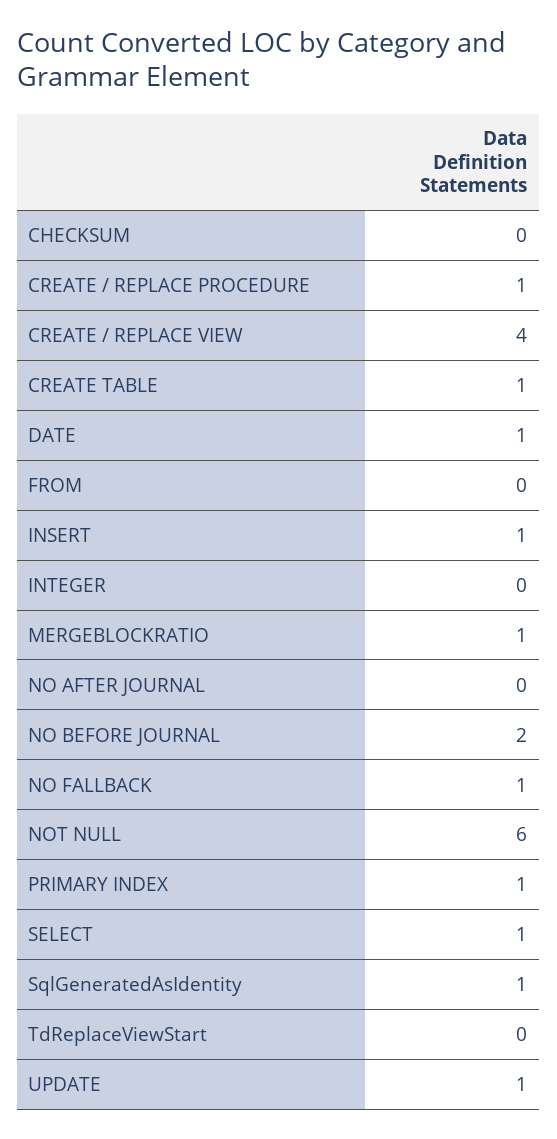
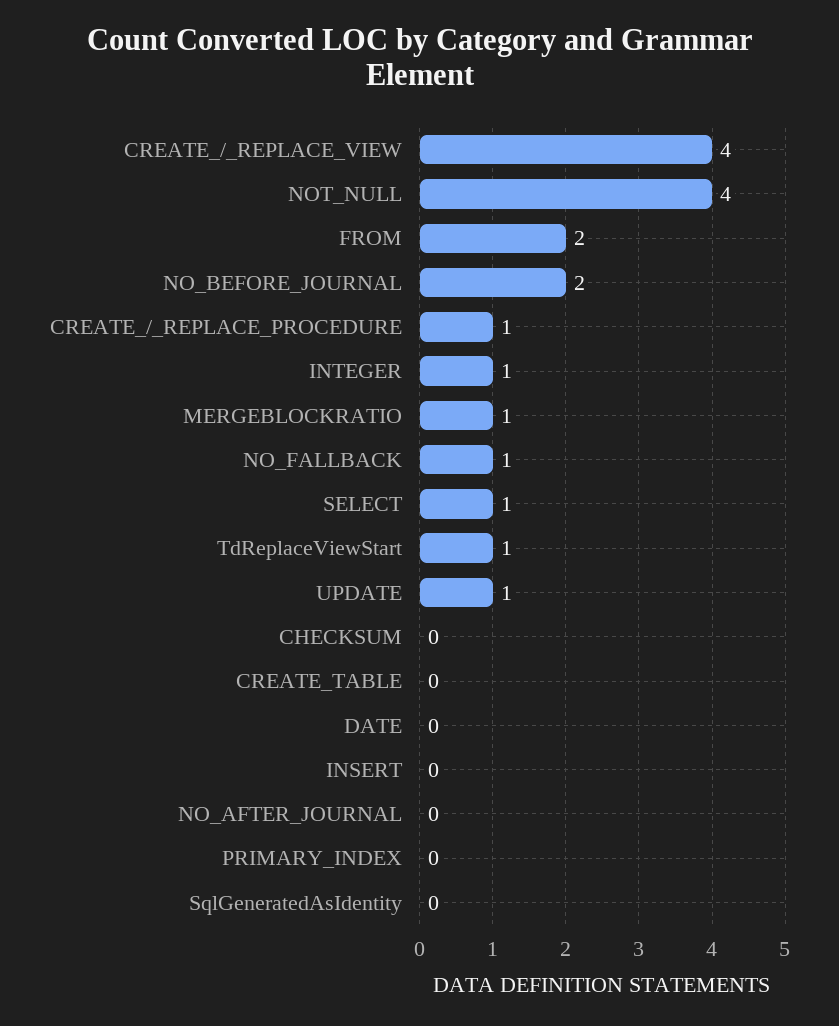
CREATE TABLE: 1 -> 0
DATE: 1 -> 0
FROM: 0 -> 2
INSERT: 1 -> 0
INTEGER: 0 -> 1
NOT NULL: 6 -> 4
PRIMARY INDEX: 1 -> 0
SqlGeneratedAsIdentity: 1 -> 0
TdReplaceViewStart: 0 -> 1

*PROBLEM TO WORK ON:* Transcribe every line of the records exactly. Pictures do not belong in the copy.

*RESULT OF THE EXERCISE:*
CREATE TABLE: 1 -> 0
DATE: 1 -> 0
FROM: 0 -> 2
INSERT: 1 -> 0
INTEGER: 0 -> 1
NOT NULL: 6 -> 4
PRIMARY INDEX: 1 -> 0
SqlGeneratedAsIdentity: 1 -> 0
TdReplaceViewStart: 0 -> 1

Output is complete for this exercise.